**WHAT YOU ARE ASKED TO DO**
Could you carry on the profile of Dr. Mohamed Rehman below, starting right after its final sentence?

**TEXT FOR ANALYSIS**
┌──

Mohamed Rehman, M.D., is chair of the Department of Anesthesia at Johns Hopkins All Children’s Hospital and professor of anesthesiology and critical care and pediatrics with the Johns Hopkins University School of Medicine.
Nationally recognized for his medical and clinical informatics expertise, Dr. Rehman also leads a Perioperative Health Informatics Unit within our Health Informatics Core to enhance outcomes, patient safety and quality of care through expanded evidence-based initiatives.
Previously Dr. Rehman was a professor of clinical anesthesiology and critical care and professor of pediatrics at the University of Pennsylvania School of Medicine. He held numerous leadership roles at the Children’s Hospital of Philadelphia, including director of transplant anesthesia, and was the anesthesia team leader for the world’s first bilateral hand transplant and several conjoint twin separations. He also developed the first biomedical informatics program within a pediatric anesthesia and critical care program while at Children’s Hospital of Philadelphia, where he was the first endowed chair in biomedical informatics and entrepreneurial sciences.

└──

**MATERIAL SHOWN**
┌──

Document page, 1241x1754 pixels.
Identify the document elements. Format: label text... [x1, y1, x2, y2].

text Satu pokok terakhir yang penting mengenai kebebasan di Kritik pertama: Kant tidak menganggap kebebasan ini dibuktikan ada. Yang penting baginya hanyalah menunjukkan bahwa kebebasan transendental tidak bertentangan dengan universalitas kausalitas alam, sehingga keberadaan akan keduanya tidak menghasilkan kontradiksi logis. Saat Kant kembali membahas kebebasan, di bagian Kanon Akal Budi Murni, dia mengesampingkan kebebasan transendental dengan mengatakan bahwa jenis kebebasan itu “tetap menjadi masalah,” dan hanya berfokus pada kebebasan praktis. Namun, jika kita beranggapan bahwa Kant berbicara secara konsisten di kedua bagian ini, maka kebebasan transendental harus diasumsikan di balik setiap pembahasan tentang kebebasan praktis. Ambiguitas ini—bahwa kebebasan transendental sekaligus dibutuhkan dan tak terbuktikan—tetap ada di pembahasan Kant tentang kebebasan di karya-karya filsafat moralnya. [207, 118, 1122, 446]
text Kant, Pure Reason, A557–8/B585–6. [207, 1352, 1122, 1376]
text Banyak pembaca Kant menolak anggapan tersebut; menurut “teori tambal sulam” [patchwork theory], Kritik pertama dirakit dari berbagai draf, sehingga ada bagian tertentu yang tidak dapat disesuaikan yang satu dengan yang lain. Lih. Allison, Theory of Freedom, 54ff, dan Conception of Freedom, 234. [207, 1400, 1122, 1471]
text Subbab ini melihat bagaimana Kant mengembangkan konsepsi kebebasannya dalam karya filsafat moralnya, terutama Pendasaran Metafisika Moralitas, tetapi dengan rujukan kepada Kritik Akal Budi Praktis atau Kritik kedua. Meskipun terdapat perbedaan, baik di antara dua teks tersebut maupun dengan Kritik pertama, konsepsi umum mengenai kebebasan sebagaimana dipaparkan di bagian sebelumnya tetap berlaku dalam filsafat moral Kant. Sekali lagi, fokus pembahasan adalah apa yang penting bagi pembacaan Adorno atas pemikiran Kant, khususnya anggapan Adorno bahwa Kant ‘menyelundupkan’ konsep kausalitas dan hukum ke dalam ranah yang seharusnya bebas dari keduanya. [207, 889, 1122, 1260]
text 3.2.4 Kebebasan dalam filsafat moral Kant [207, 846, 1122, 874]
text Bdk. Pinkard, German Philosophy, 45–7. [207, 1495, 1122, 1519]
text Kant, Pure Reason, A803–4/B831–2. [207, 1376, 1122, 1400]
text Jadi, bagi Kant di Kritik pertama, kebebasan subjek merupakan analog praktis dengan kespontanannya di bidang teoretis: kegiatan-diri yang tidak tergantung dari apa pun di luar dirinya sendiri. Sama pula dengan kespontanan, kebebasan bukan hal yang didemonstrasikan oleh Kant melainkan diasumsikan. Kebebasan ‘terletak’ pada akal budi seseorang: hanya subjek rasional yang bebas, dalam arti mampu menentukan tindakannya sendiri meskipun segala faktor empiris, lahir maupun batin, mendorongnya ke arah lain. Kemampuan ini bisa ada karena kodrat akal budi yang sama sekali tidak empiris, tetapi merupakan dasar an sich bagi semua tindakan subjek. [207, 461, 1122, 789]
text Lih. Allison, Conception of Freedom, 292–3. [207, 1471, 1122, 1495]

└──

**ANSWER SECTION**
Dr. Rehman is board certified in anesthesiology, with subspecialty certification in critical care medicine and pediatric anesthesia. He also holds certifications from the American Board of Pediatrics and the American Board of Preventive Medicine, clinical informatics subspecialty. A graduate of Mysore Medical College, Mysore, India, he completed a pediatric residency at Chicago’s Cook County Hospital, an anesthesia residency at the University of Miami, and a fellowship in pediatric anesthesiology and critical care at Children’s Hospital of Philadelphia. He is the author of more than 50 original research publications and review articles and more than 70 scientific abstracts. His leadership roles at the national level include serving as chair of the Biomedical Informatics and Technology Group of the Society for Pediatric Anesthesia and president of the Society for Technology in Anesthesia.